A federal advisory jury in Oakland, California, on Monday concluded that Elon Musk waited too long to sue OpenAI and Chief Executive Sam Altman over claims they betrayed an agreement to run their artificial-intelligence venture as a charitable nonprofit, ending a three-week trial that had shadowed OpenAI's march toward the public markets.

The panel deliberated less than two hours before finding that Musk's breach-of-charitable-trust claims fell outside a three-year statute of limitations, CNBC reported. District Court Judge Yvonne Gonzalez Rogers immediately adopted the verdict and dismissed the case against OpenAI, Altman and co-defendant Microsoft, removing one of the most public legal threats over an OpenAI initial public offering that bankers have begun to size in the hundreds of billions of dollars.

What the jury decided

The court did not rule on whether OpenAI's 2025 restructuring violated its founding charitable mission, the question Musk had pressed since filing the suit in 2024. Jurors were instead asked when Musk knew enough about the for-profit pivot to start the legal clock, and they sided with OpenAI's timeline. Gonzalez Rogers told the courtroom that a substantial amount of evidence supported the finding and signaled she was prepared to dismiss any appeal "on the spot," according to CNBC.

Musk's legal team, led by Marc Toberoff and Steven Molo, said it would appeal to the 9th U.S. Circuit Court of Appeals. On X, Musk called the verdict a "calendar technicality" and wrote that Altman and OpenAI President Greg Brockman "did in fact enrich themselves by stealing a charity." He separately called the ruling a "terrible precedent," PBS NewsHour reported.

What Musk wanted

Musk had asked the court to force OpenAI and Microsoft to surrender as much as $180 billion in what his complaint called "ill-gotten gains," to remove Altman and Brockman, and to unwind the 2025 restructuring. He testified that he gave roughly $38 million on the understanding the lab would develop AI "for the benefit of humanity."

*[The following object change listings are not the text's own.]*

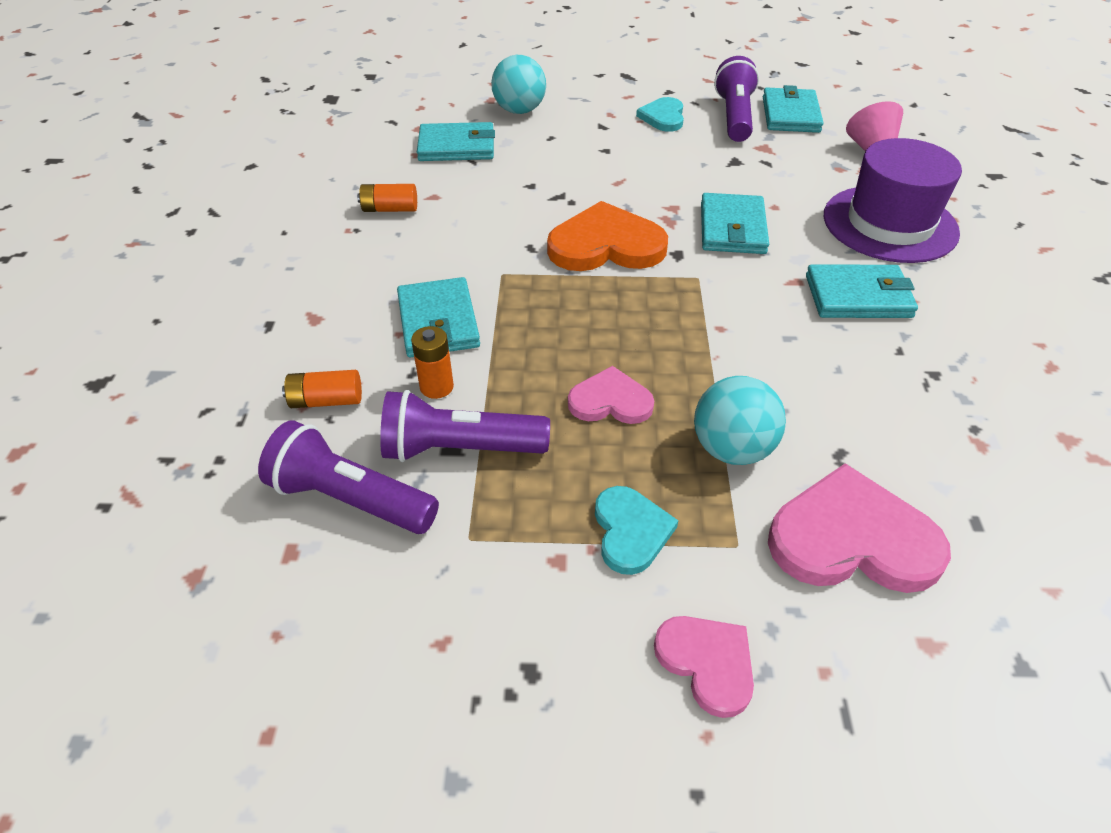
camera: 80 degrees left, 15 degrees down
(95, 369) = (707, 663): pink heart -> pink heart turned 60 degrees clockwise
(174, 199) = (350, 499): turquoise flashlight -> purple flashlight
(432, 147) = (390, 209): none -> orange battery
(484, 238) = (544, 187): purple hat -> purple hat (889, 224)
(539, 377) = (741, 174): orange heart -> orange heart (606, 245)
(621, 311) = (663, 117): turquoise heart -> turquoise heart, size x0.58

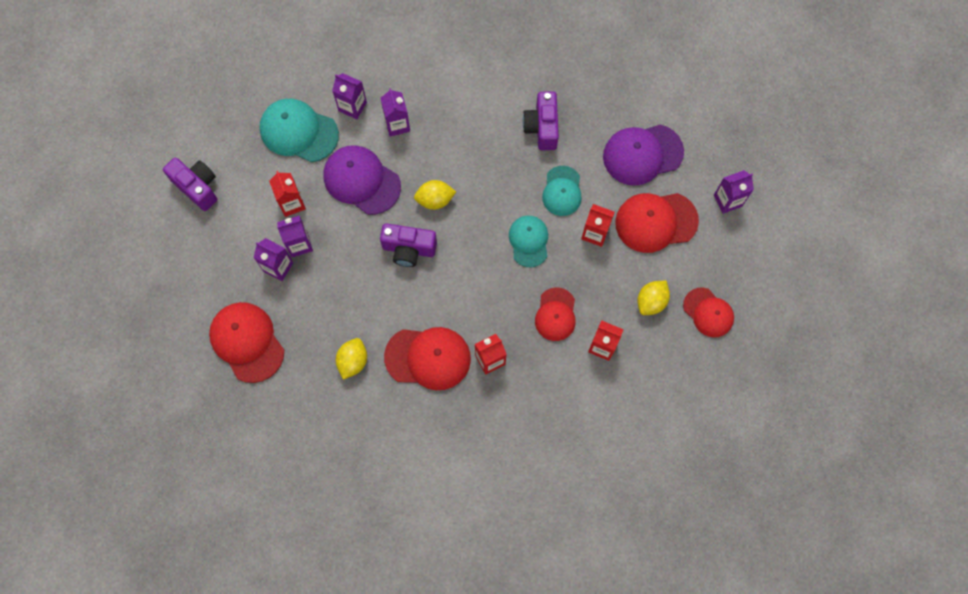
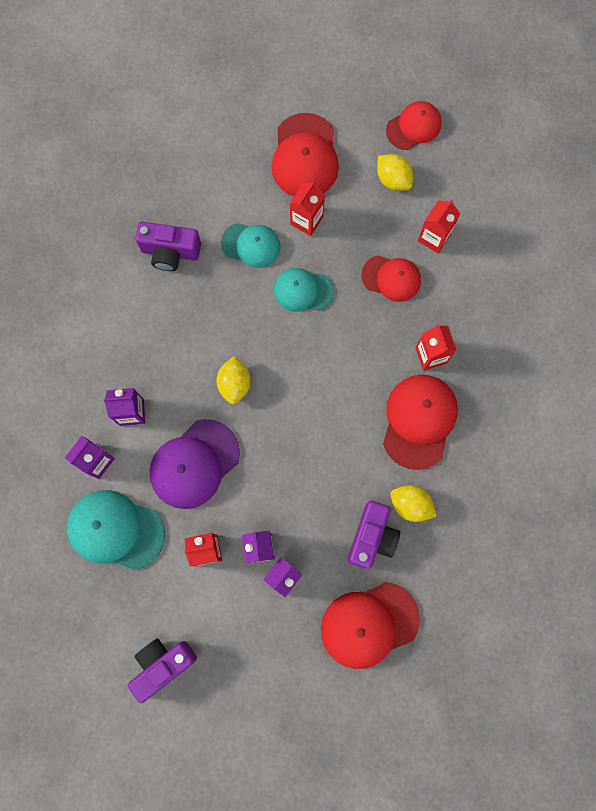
camera: 80 degrees left, 5 degrees up
(299, 131) = (115, 530): turquoise cap -> turquoise cap turned 75 degrees clockwise
(409, 249) = (289, 422): purple camera -> purple camera (372, 537)
(642, 154) = (225, 154): purple cap -> none
(727, 200) = (294, 81): purple carton -> none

OpenAI's attorneys countered that Musk's donations carried no restrictions, that the for-profit pivot was the only way to compete against Google DeepMind, and that Musk himself had proposed a for-profit structure on the condition he retain control, at one point pushing to fold OpenAI into Tesla before founding rival xAI in 2023.

On the docket next

OpenAI in late March raised $122 billion at a valuation above $850 billion, CNBC reported. SpaceX, valued at $1.25 trillion after its February merger with xAI, filed confidentially for an IPO in April and could make its prospectus public this week. Monday's verdict removes a contingent liability from OpenAI's books at the moment underwriters are pricing both deals.

What today's reporting didn't reach

Both body-tier accounts are center wires; no left- or right-leaning outlet pushed back on the verdict in today's reporting. Gerrit De Vynck, the Washington Post reporter who covered the trial, told PBS NewsHour the proceedings still produced a "pretty damaging and sort of embarrassing season" for OpenAI, with former board members and executives reiterating claims that Altman is manipulative and has shown a pattern of lying.

Musk's appellate filing window opens immediately, and SpaceX's IPO prospectus could go public within days, putting the same two tech magnates back in front of investors before any appellate court has read the briefs.